NEWS

RBI working on phased introduction of digital currency

A domestic central bank digital currency could provide public with uses that private virtual currency offers and might retain public preference for rupee, says RBI deputy guv Rabi Sankar.

The RBI is working on phased introduction of its own digital currency and is mulling pilot projects in wholesale and retail segments in the near future, Deputy Governor T Rabi Sankar said on Thursday.

He also said several countries have implemented specific purpose Central Bank Digital Currencies (CBDCs) in the wholesale and retail segments.

A CBDC is a legal tender issued by a central bank in a digital form. It is the same as a fiat currency and is exchangeable one-to-one with the fiat currency, news agency PTI reported.

Sankar said developing a domestic CBDC could provide the public with uses that any private virtual currency (VC) offers and to that extent might retain public preference for the rupee.

"It could also protect the public from the abnormal level of volatility some of these VCs experience," he said while participating in an online discussion organised by The Vidhi Centre for Legal Policy.

Introduction of CBDC, he said, has the potential to provide significant benefits such as reduced dependency on cash, higher seigniorage due to lower transaction costs and reduced settlement risk.

"Introduction of CBDC would possibly lead to a more robust, efficient, trusted, regulated and legal tender-based payments option. There are associated risks, no doubt, but they need to be carefully evaluated against the potential benefits," he said.

The Deputy Governor said it would be the RBI's endeavour, "as we move forward in the direction of India's CBDC", to take the necessary steps which would reiterate the leadership position of the country in payment systems.

He said CBDCs are likely to be in the arsenal of every central bank going forward. Setting this up will require careful calibration and a nuanced approach in implementation.

Sankar stressed that drawing board considerations and stakeholder deliberations are important, while technological challenges have to be looked at as well, PTI reported.

"RBI is currently working towards a phased implementation strategy and examining use cases which could be implemented with little or no disruption," he said.

Some key issues under RBI's examination include, the scope of CBDCs, the underlying technology, the validation mechanism and distribution architecture.

"However, conducting pilots in wholesale and retail segments may be a possibility in near future," the Deputy Governor said.

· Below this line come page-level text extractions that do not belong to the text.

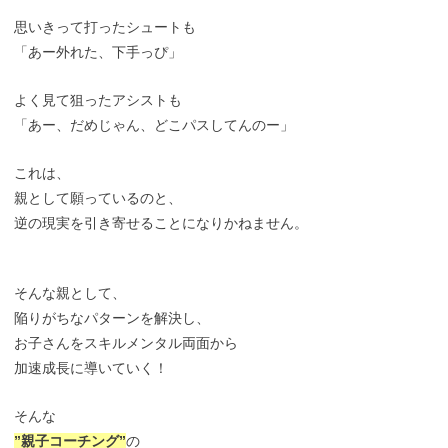
思いきって打ったシュートも
「あー外れた、下手っぴ」
よく見て狙ったアシストも
「あー、だめじゃん、どこパスしてんのー」
これは、
親として願っているのと、
逆の現実を引き寄せることになりかねません。
そんな親として、
陥りがちなパターンを解決し、
お子さんをスキルメンタル両面から
加速成長に導いていく！
そんな
”親子コーチング”
の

Sankar further said legal changes would be necessary as the current provisions have been made keeping in mind currency in a physical form under the Reserve Bank of India Act.

He said consequential amendments would also be required in the Coinage Act, Foreign Exchange Management Act (FEMA) and Information Technology Act.

"As is said, every idea will have to wait for its time. Perhaps the time for CBDCs is near," he remarked.

He also highlighted some the risks associated with digital currencies, like sudden flight of money from a bank under stress, PTI reported.

"There are associated risks...but they need to be carefully evaluated against the potential benefits," he added.

The finance ministry, in 2017, had set up a high level inter-ministerial committee to examine the policy and legal framework for regulation of virtual / crypto currencies. It had recommended the introduction of CBDCs as a digital form of fiat money in India.

The RBI has also been exploring the pros and cons of introduction of CBDCs since quite some time.

CBDC, he said, is a digital or virtual currency, but it is not comparable with the private virtual currencies that have mushroomed over the past decade. In line with the RBI’s concerns around cryptocurrencies, Sankar said that private virtual currencies sit at substantial odds with the historical concept of money.

“They are not commodities or claims on commodities as they have no intrinsic value; some claims that they are akin to gold clearly seem opportunistic," he said, adding that a CBDC is the same as a currency issued by a central bank but takes a different form than paper.

A central bank digital currency is a sovereign currency in an electronic form and would appear as liability (currency in circulation) on a central bank’s balance sheet. A 2021 survey by the Bank for International Settlements (BIS) found that 86% of central banks were actively researching the potential for CBDCs, 60% were experimenting with the technology and 14% were deploying pilot projects.

Sankar explained that the reason behind this surge in interest is that many central banks are seeking to popularize a more acceptable electronic form of currency, while some jurisdictions with significant physical cash usage want to make issuance more efficient. There are other central banks that want to meet the public’s need for digital currencies, manifested in the increasing use of private virtual currencies. Another major benefit of such a digital currency over traditional digital payments, he said, is that payments using CBDCs are final and thus reduce settlement risk in the financial system.

“India’s high currency to gross domestic product ratio holds out another benefit of CBDCs. To the extent large cash usage can be replaced by CBDCs, the cost of printing, transporting, storing and distributing currency can be reduced," he said.

CBDCs can also cause a reduction in transaction demand for bank deposits. Since transactions in CBDCs reduce settlement risks, they reduce the liquidity needs for settlement of transactions, and by providing a genuinely risk-free alternative to bank deposits, they could cause a shift away from deposits, which in turn might reduce the need for government guarantees on deposits. However, if banks begin to lose deposits over time, their ability for credit creation gets constrained, he said.